**Assigned task**
In the data below, find every line with the string "analysis" and pull it out.

**Dataset entries**
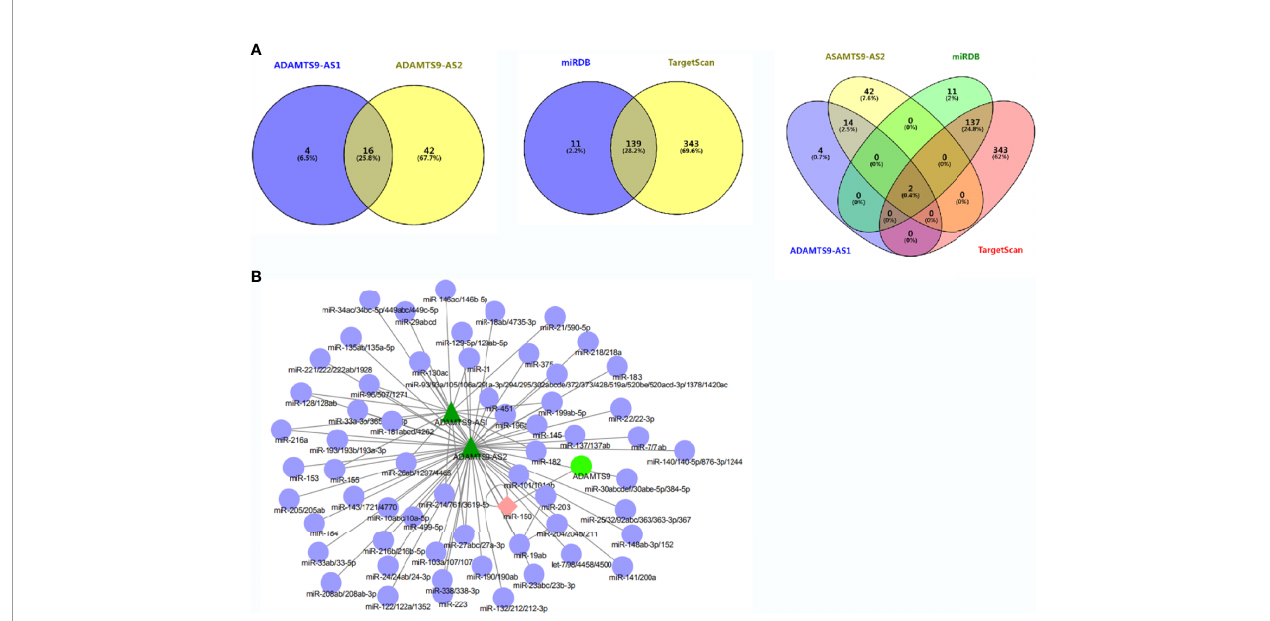
FIGURE 4 | Overlapped differentially expressed genes from the intersection analysis. (A) Two miRNAs (miR-144-5p and miR-150-3p) combined with ADAMTS9-AS1/ ADAMTS9-AS2/ADAMTS9 were analyzed. (B) The network interaction relationship of ADAMTS9-AS1/ADAMTS9-AS2/miR-150/ADAMTS9 is analyzed by Cytoscape.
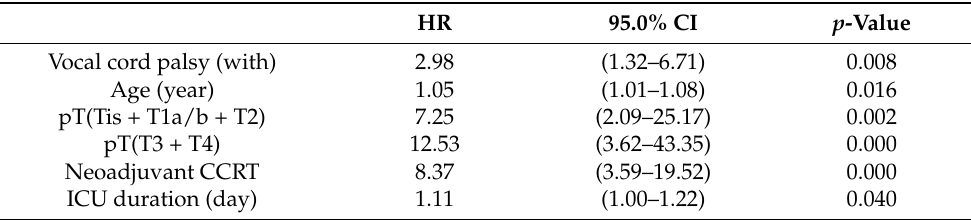
Table 4. Hazard ratios for death (analysis from time of surgery) using the backward elimination (BE). HR 95.0% CI p -Value Vocal cord palsy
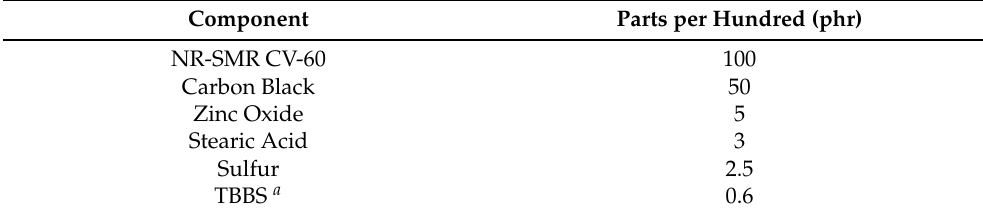
Table 1. Material formulation of tested samples. Component Parts per Hundred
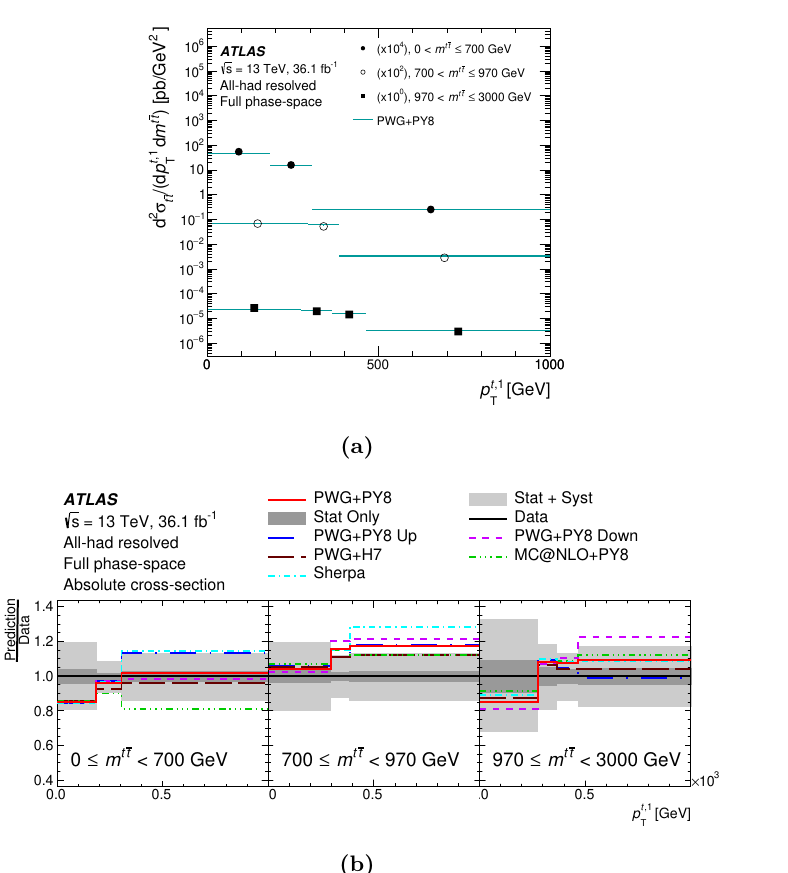
Figure 20 . Parton-level double-differential absolute cross-section (a) as a function of the lead- ing top-quark transverse momentum in bins of the t ¯ t system mass, compared with the nominal Powheg+Pythia 8 prediction without uncertainties. Data points are placed at the centre of each bin. Different markers are used to distinguish the three bins in m t ¯ t , while p t, 1 izontal axis. The ratio (b) of the measured cross-section to different MC predictions. Uncertainties are shown by the shaded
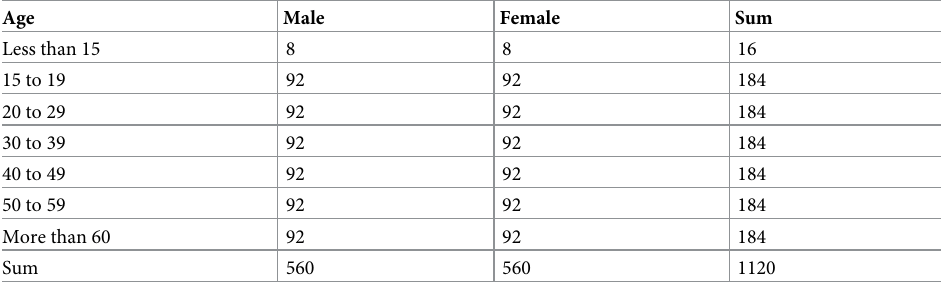
Table 4. Plan of the experiment for the number of subjects (long-term emotion). Age Male Female Sum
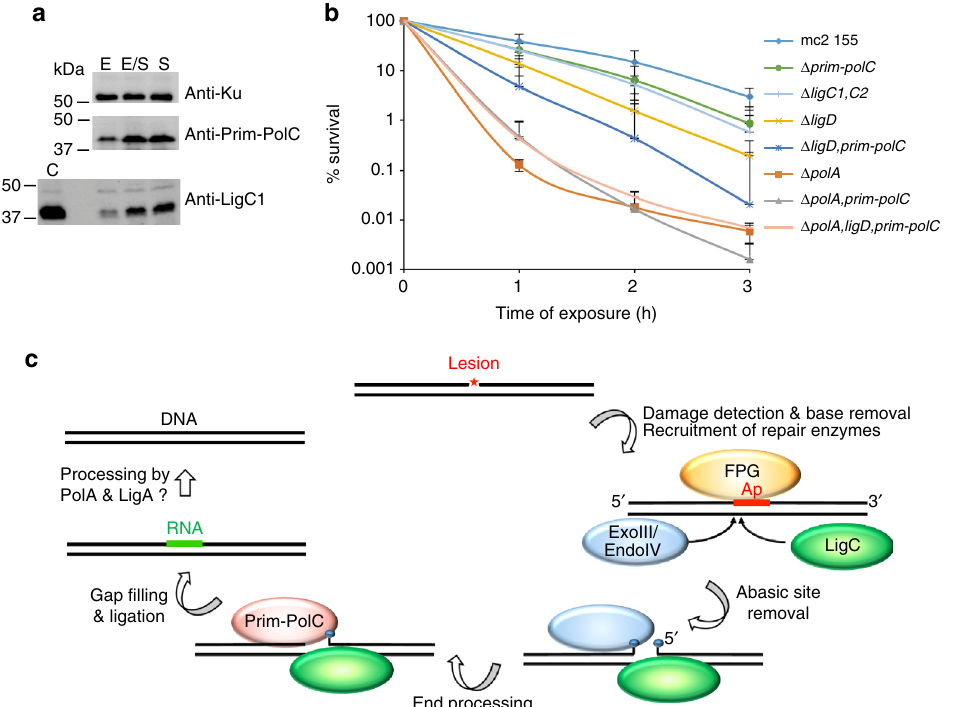
Fig. 6 Expression of Prim-PolC and LigC1 in vivo and phenotypes associated with their deletion. a Expression pro fi ling using western blotting. Speci fi c antibodies raised against LigC1, Prim-PolC and Ku proteins were used to probe for corresponding proteins in whole-cell lysates obtained from M. smegmatis cells grown to various growth phases including, exponential (E ” ), early stationary (E/S) and stationary (S) phase. b A plot of colony forming units (CFU) data showing the survival of wild-type (MC 155) or mutant cells, lacking Prim-Pols and/or ligases, treated with 10 mM cumene hydroperoxide. Cells were plated at 1, 2 or 3 hours after treatment and the percentage survival is calculated against untreated control cells, treated with diluted buffer instead of peroxide. Data are representative of the mean of fi ve individual experiments and error bars show the standard deviation. c A model of the repair of a damaged base by the LigC-dependent excision repair complex. The damage is initially recognised by speci fi c mono or bifunctional glycosylases, whose activity results in the formation of an abasic site intermediate. LigC is recruited early to the lesion to coordinate later repair steps and mediate multi-protein repair complex formation. Short gaps produced by processing of the lesion by the BER machinery are then fi lled in with RNA by Prim-PolC and the resulting nick is ligated by LigC. RNA is probably later excised and replaced with DNA catalysed by PolA and the nicked DNA intermediate sealed by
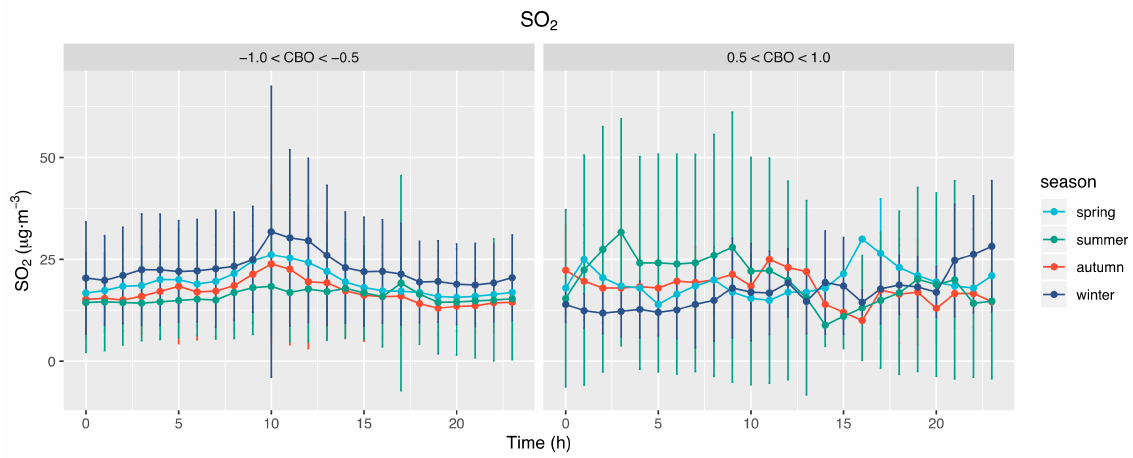
Figure 10. Diurnal variations of SO 2 in two situations: ( left ): − 1.0 < CBO < − 0.5 and ( right ): 0.5 < CBO < 1.0. As for CO (Figure 11), (1) while − 1.0 < CBO < − 0.5, the diurnal variations of CO concentrations showed a single peak pattern, peaking at around 10:00–11:00. Compared with the other seasons, CO in winter was the highest on average (1.12 µ g · m − 3 ). (2) While 0.5 < CBO < 1.0, CO concentration was also the highest on average in winter (1.14 µ g · m − 3 ), and CO in spring and summer was slightly lower than that for − 1.0 < CBO < − 0.5. As for the diurnal variations, while 0.5 < CBO < 1.0, CO did not show the single peak pattern as was shown while − 1.0 < CBO < − 0.5. CO was overall higher during 15:00–23:00 than 0:00–14:00.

**Answer space**
FIGURE 4 | Overlapped differentially expressed genes from the intersection analysis. (A) Two miRNAs (miR-144-5p and miR-150-3p) combined with ADAMTS9-AS1/ ADAMTS9-AS2/ADAMTS9 were analyzed. (B) The network interaction relationship of ADAMTS9-AS1/ADAMTS9-AS2/miR-150/ADAMTS9 is analyzed by Cytoscape.
Table 4. Hazard ratios for death (analysis from time of surgery) using the backward elimination (BE). HR 95.0% CI p -Value Vocal cord palsy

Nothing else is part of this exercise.